Fast steering mirror (FSM) is an efficient and reliable mechanical device in aerial optical image systems for controlling the beam direction with high precision. With the advantages of compact size, high speed, simple structure, and long linear stroke, voice coil motors are ideal actuators for FSM systems. However, model uncertainty can lead to poor performance or even system divergence, especially in environments with temperature variations, electromagnetic environment changes, etc. This paper proposes a novel finite-time adaptive control (FAC) algorithm for an FSM system to obtain high performance, i.e., positioning accuracy, dynamic performance, and robustness. In addition, the finite-time convergence of the controller is analyzed. In the experiments, the controller is implemented in a DSP-based microprocessor. The step response results show that the proposed algorithm has a shorter setting time, smaller overshoot, and smaller steady-state error compared to classical sliding mode control (SMC). The sinusoidal signal tracking accuracy of FAC + SMC has been improved by 19.8%. In addition, as the model uncertainty increases 10%, the root mean square errors (RMSEs) are 1.73″ and 1.18″ for SMC and FAC + SMC, respectively. With 20% model uncertainty, the RMSEs increase to 2.56″ and 1.85″, respectively. Extensive experiments demonstrate the general effectiveness of the proposed algorithm.

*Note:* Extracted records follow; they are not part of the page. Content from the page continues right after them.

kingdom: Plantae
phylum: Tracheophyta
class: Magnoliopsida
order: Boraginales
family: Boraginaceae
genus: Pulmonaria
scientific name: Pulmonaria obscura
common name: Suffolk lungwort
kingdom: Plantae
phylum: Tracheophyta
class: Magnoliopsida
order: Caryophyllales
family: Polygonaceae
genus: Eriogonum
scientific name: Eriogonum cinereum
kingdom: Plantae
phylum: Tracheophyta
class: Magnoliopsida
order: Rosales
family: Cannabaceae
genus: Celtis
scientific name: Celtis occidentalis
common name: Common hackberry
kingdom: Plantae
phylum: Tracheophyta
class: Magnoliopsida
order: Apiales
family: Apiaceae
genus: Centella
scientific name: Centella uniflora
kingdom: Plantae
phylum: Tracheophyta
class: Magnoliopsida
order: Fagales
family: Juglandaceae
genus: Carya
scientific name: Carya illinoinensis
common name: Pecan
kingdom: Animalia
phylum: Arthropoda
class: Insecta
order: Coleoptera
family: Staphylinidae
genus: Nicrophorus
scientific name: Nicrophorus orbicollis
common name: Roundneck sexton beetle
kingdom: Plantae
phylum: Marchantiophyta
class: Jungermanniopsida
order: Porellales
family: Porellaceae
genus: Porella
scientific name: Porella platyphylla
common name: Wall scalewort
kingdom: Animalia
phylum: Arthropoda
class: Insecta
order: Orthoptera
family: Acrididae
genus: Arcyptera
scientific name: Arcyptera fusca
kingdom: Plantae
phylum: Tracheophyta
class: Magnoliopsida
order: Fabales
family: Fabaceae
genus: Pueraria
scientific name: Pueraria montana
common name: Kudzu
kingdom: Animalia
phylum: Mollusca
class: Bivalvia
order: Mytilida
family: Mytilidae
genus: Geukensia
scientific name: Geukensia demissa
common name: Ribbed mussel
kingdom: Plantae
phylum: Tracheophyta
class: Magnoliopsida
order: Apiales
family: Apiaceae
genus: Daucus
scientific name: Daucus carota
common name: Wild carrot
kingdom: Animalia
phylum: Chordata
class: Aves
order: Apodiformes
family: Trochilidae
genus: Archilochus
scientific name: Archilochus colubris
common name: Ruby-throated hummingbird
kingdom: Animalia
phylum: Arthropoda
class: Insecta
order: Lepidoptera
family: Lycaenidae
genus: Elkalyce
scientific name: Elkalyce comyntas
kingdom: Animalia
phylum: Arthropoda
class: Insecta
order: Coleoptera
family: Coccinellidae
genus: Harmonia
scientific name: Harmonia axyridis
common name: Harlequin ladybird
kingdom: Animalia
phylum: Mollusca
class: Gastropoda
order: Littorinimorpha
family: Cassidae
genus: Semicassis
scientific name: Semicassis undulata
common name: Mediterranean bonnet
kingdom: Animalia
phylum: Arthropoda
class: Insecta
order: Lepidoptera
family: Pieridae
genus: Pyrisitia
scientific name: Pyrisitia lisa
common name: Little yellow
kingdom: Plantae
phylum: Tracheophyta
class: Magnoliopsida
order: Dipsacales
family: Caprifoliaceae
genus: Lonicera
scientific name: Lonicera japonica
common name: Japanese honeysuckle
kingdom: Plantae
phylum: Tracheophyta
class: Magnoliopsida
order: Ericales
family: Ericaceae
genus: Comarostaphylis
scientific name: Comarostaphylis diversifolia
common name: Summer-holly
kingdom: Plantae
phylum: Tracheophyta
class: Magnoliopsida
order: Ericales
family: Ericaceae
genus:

快速转向镜(FSM)是航空光学成像系统中一种高效、可靠的机械装置,可用于高精度控制光束方向。音圈电机具有体积小、速度快、结构简单、线性行程长等优点,是 FSM 系统的理想执行器。然而,模型不确定性可能导致性能不佳甚至系统发散,尤其是在温度变化、电磁环境变化等环境中。本文提出了一种用于 FSM 系统的新型有限时间自适应控制(FAC)算法,以获得高性能,即定位精度、动态性能和鲁棒性。此外,还分析了控制器的有限时间收敛性。在实验中,该控制器在基于 DSP 的微处理器上实现。阶跃响应结果表明,与经典滑模控制(SMC)相比,该算法具有较短的设定时间、较小的超调量和较小的稳态误差。FAC+SMC 对正弦信号的跟踪精度提高了 19.8%。此外,当模型不确定性增加 10%时,SMC 和 FAC+SMC 的均方根误差(RMSE)分别为 1.73″和 1.18″。当模型不确定性增加 20%时,RMSE 分别增加到 2.56″和 1.85″。大量实验证明了所提出算法的有效性。